# ASSIGNMENT:
In the data below, find the line containing "2017-12-31: 0.2418 -> none", then set down that line and every later line up to and including the line containing "2021-09-30: 0.3395 -> 0.5971", exactly.

# EXTRACTED ENTRIES:
• • •

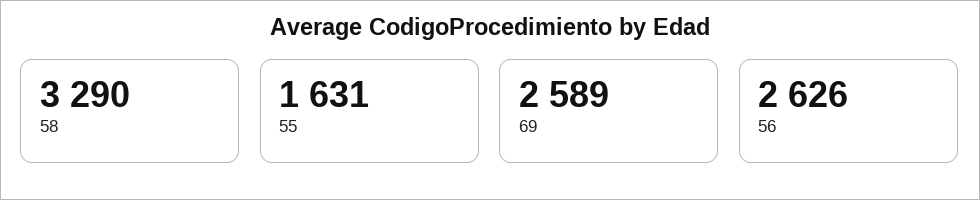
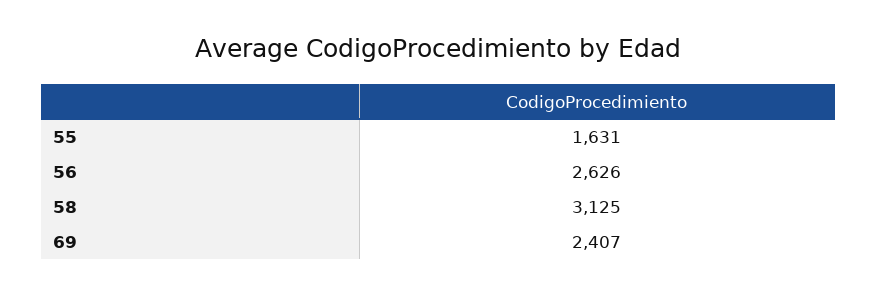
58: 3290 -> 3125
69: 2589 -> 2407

• • •

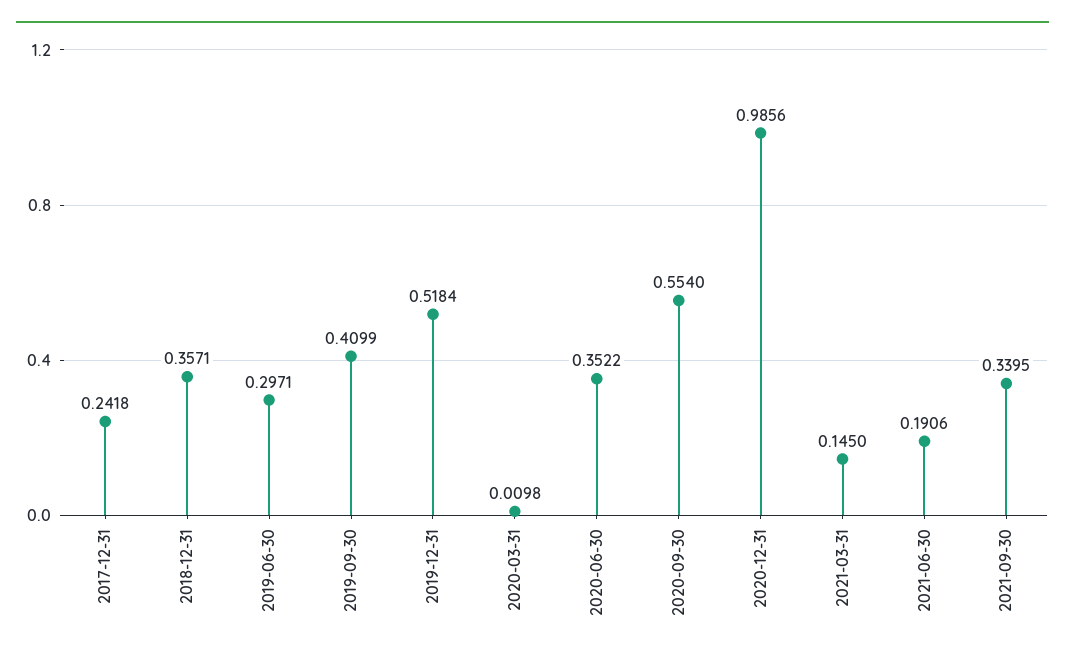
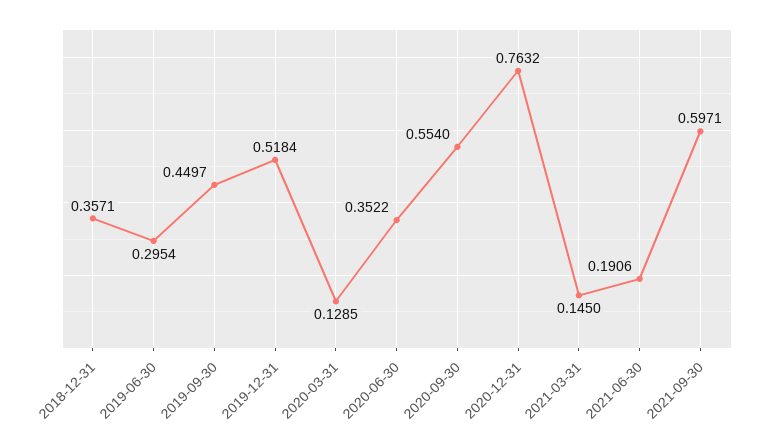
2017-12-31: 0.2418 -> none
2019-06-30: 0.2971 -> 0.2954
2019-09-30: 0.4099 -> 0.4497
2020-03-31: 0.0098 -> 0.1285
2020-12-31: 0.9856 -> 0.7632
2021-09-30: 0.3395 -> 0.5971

• • •

# ANSWER SECTION:
2017-12-31: 0.2418 -> none
2019-06-30: 0.2971 -> 0.2954
2019-09-30: 0.4099 -> 0.4497
2020-03-31: 0.0098 -> 0.1285
2020-12-31: 0.9856 -> 0.7632
2021-09-30: 0.3395 -> 0.5971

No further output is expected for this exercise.